I’m Not Sure If I Can Trust My Boyfriend Who Did Not Tell Me He Was Married


Dear Troubleshooter:

I’m a self-employed woman in my 60s. I have received a marriage proposal from an older man with whom I have been in a serious relationship for almost five years.

Last year he told me that he had been married to a woman, an old friend of his whom he had known for 30 years. I did not know of her existence and felt betrayed because I trusted him.

The woman he married had terminal cancer and had passed away by the time I was told the truth.

He had married her knowing that she was going to die. He had performed the funeral service and laid her ashes to rest as her husband.

I suspected that he married her for her possessions. But he said that he married her because he did not want her to die without someone to look after her grave. “We were never anything more than friends. Since she is no longer on the family register, I hope you will continue your relationship with me,” he said.

It seems that the woman who married him and became his wife loved him and was not told about my existence as his girlfriend.

My desire to trust him is mixed with the thought that I was deceived, and I am having a hard time.

— H, Chiba Prefecture

Dear Ms. H:

You are conflicted between feeling betrayed and wanting to trust your boyfriend. I suggest you calmly look at the facts of what has happened.

It is puzzling that his reason for marrying the woman who was an “old friend” was so that she would not be left without someone to look after her grave.
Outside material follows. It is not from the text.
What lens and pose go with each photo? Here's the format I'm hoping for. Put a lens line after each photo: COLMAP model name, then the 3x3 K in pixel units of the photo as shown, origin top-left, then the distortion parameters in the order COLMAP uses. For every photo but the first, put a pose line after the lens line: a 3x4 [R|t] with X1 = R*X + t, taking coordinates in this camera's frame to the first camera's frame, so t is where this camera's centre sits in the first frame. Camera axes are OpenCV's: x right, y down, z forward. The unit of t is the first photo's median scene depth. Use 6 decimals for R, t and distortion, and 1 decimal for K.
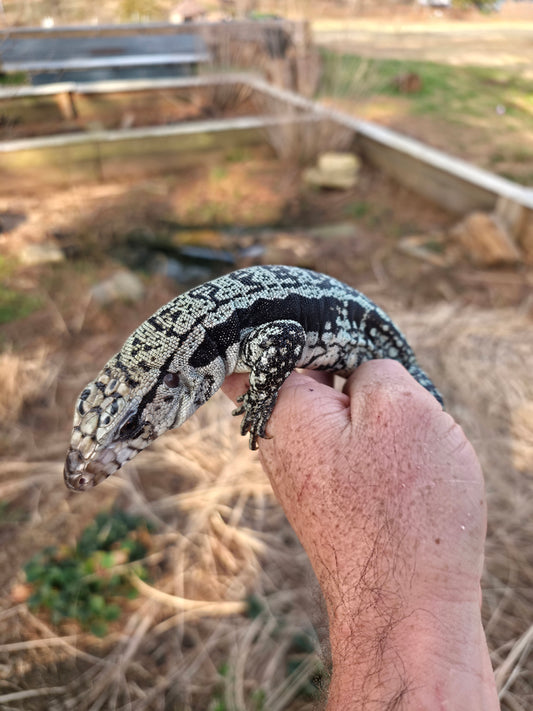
lens RADIAL K [[495.4, 0, 270.0], [0, 495.4, 365.3], [0, 0, 1]] dist [-0.017331, 0.000768]
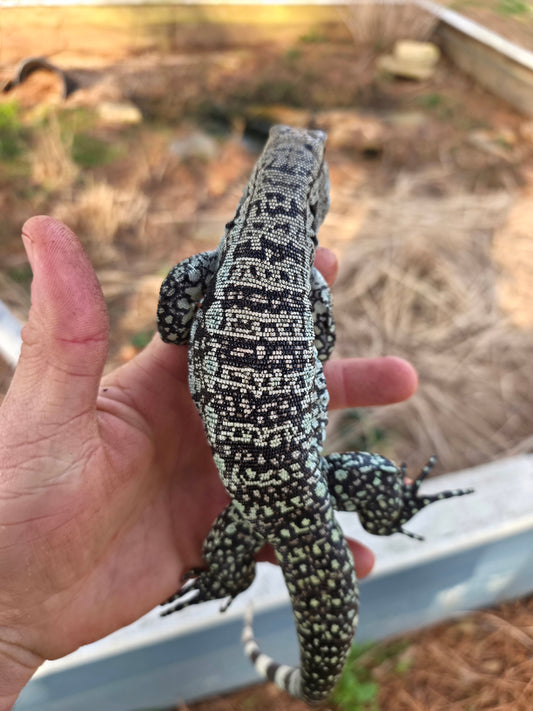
lens RADIAL K [[495.4, 0, 270.0], [0, 495.4, 365.3], [0, 0, 1]] dist [-0.017331, 0.000768]
pose [[0.991554, 0.122142, -0.043606, -0.040185], [-0.113874, 0.980847, 0.158027, 0.102620], [0.062072, -0.151727, 0.986471, -0.088557]]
As a friend, he could have arranged the funeral, burial, etc. He could even have used the services provided by the local government.

I suspect that he married her for more than friendship, or that there was some other motive behind the marriage.

In any case, he married her while concealing the existence of his girlfriend. This is very unfaithful to the woman who became his wife.

He also did not tell you about his marriage. In other words, he betrayed you and her at the same time. Am I looking at this too harshly?

Perhaps he does not take marriage seriously, and to him it is nothing more than a paperwork procedure.

Knowing that he is such a person, can you set your feelings aside and accept his proposal?

You do not need to rush into marriage. I think you need to take a hard look at the distrust you feel for him before you decide.